Recent studies showed that indeed, the old myth has a seed of truth: there are some antibiotics that are dangerous to take while drinking alcohol. This group of drugs includes metronidazole, tinidazole and sulfamethoxazole or trimethoprim. All these medicines act by blocking one of the main pathways in the body that metabolize alcohol. This blockage leads to a rapid buildup of acetaldehydes in the body. Acetaldehydes are responsible for the nasty hangovers you may be familiar with. The more you have in your body, the more severe the symptoms will be. This is why most doctors will probably warn you and explain you in great details why you should stay away from alcohol during the treatment.

Another category of antibiotics are those which may cause inflammation of the liver, thus leading to a mild form of hepatitis. If you give your liver the additional task to process large amounts of alcohol, you could irritate it even further. It’s best to stay clear at least until you finish the treatment, if you want to regain your health fast and without sequels.

For other classes of antibiotics, effects aren’t that dramatic; therefore moderate alcohol consumption won’t make a noticeable difference in the recovery speed or in the adverse effects severity. Even so, drinking alcohol on antibiotics isn’t a good idea, because of alcohol effects on the body. For instance, when you drink alcohol, your blood vessels tend to dilate.
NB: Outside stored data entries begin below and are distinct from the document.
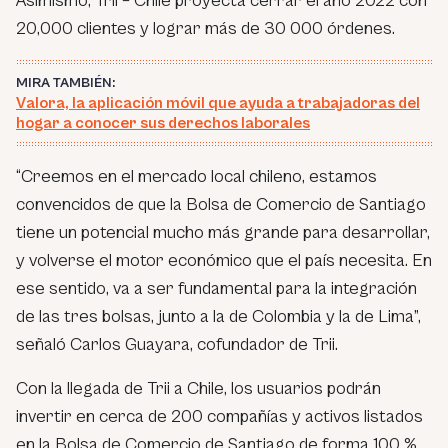
Asimismo, Trii – Chile proyecta cerrar el año 2022 con
20,000 clientes y lograr más de 30 000 órdenes.
MIRA TAMBIÉN:
Valora, la aplicación móvil que ayuda a trabajadoras del
hogar a conocer sus derechos laborales
“Creemos en el mercado local chileno, estamos
convencidos de que la Bolsa de Comercio de Santiago
tiene un potencial mucho más grande para desarrollar,
y volverse el motor económico que el país necesita. En
ese sentido, va a ser fundamental para la integración
de las tres bolsas, junto a la de Colombia y la de Lima”,
señaló Carlos Guayara, cofundador de Trii.
Con la llegada de Trii a Chile, los usuarios podrán
invertir en cerca de 200 compañías y activos listados
en la Bolsa de Comercio de Santiago de forma 100 %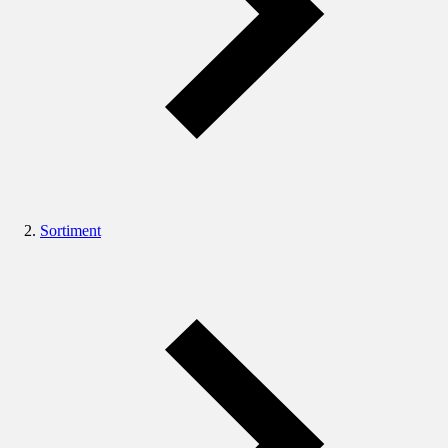
Sortiment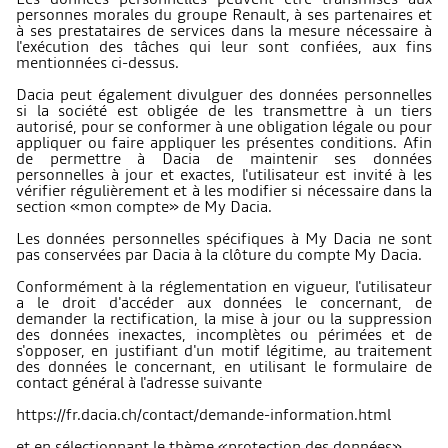
personnes morales du groupe Renault, à ses partenaires et
à ses prestataires de services dans la mesure nécessaire à
l'exécution des tâches qui leur sont confiées, aux fins
mentionnées ci-dessus.
Dacia peut également divulguer des données personnelles
si la société est obligée de les transmettre à un tiers
autorisé, pour se conformer à une obligation légale ou pour
appliquer ou faire appliquer les présentes conditions. Afin
de permettre à Dacia de maintenir ses données
personnelles à jour et exactes, l'utilisateur est invité à les
vérifier régulièrement et à les modifier si nécessaire dans la
section «mon compte» de My Dacia.
Les données personnelles spécifiques à My Dacia ne sont
pas conservées par Dacia à la clôture du compte My Dacia.
Conformément à la réglementation en vigueur, l'utilisateur
a le droit d'accéder aux données le concernant, de
demander la rectification, la mise à jour ou la suppression
des données inexactes, incomplètes ou périmées et de
s'opposer, en justifiant d'un motif légitime, au traitement
des données le concernant, en utilisant le formulaire de
contact général à l'adresse suivante
https://fr.dacia.ch/contact/demande-information.html
et en sélectionnant le thème «protection des données».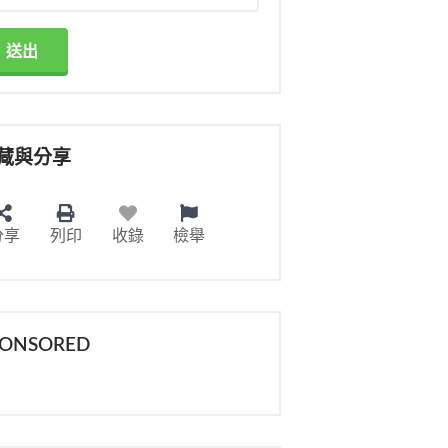
送出
藏與分享
分享
列印
收錄
檢舉
PONSORED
This will interfere with your body’s attempt to heal an infection by increasing its internal temperature. Fever helps to slow down the infection, and if your body is unable to raise a proper fever, it means you are more exposed to the harm spreading out. Alcohol intake puts more pressure on the kidneys as well, forcing them to lose more fluid. This may lead to dehydration, which is the last thing you need in case of sickness.

There are patients who are tempted to give up the treatment a few days earlier than they should, only because they have to attend an important celebration and they want to enjoy it to the full by drinking cocktails or spirits. This is another big mistake. By undergoing an incomplete treatment, you won’t heal completely, and you’ll help the viruses that made you sick to develop drug resistance.

You’ll expose yourself to recurring infections, and you’ll have the unpleasant surprise to see that antibiotics and alcohol will have a much diminished effect. Antibiotic treatments should be followed for the entire period of time prescribed by your doctor. This is a very important thing, even if you already feel much better after a few days of taking your pills.

It may be sad not to be able to drink at your office Christmas party or at your birthday celebration, but health is the most important of all and it should be treated as a top priority.